» Data records:
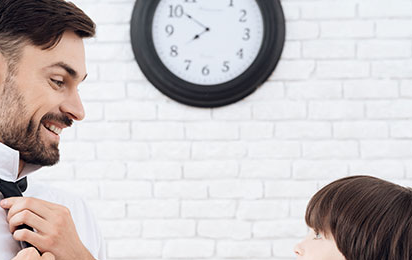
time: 7:50
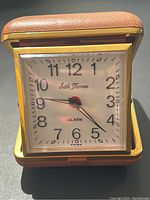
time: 9:22
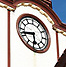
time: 5:42
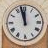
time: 11:57
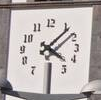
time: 4:07
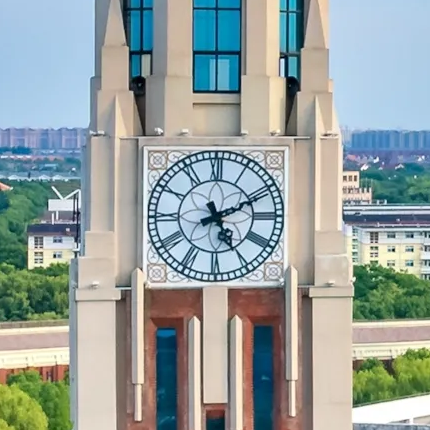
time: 5:10
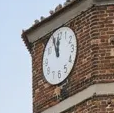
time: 11:55
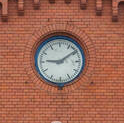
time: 9:09
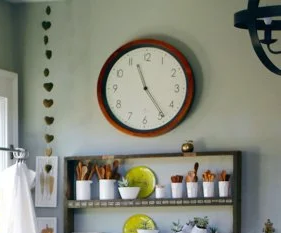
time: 11:24
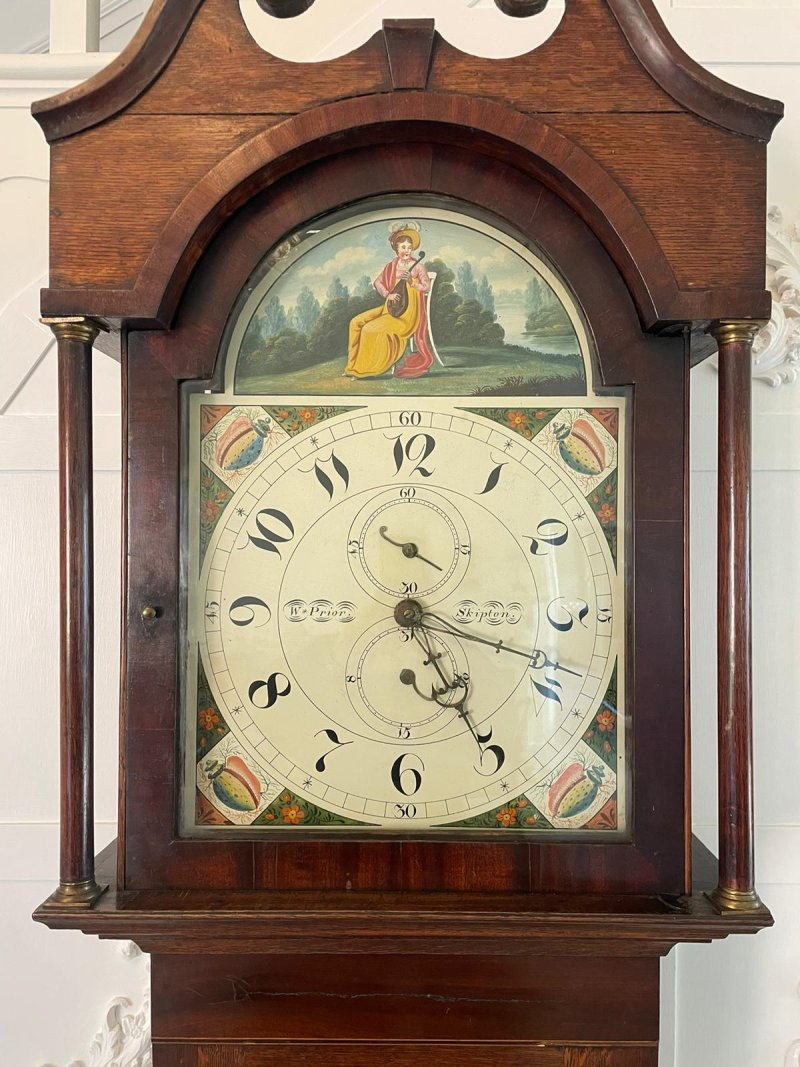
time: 4:59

» STATED PROBLEM: Write out the lines of all the records above word for word, leaving out the pictures.

» SOLUTION TO THIS EXERCISE:
time: 7:50
time: 9:22
time: 5:42
time: 11:57
time: 4:07
time: 5:10
time: 11:55
time: 9:09
time: 11:24
time: 4:59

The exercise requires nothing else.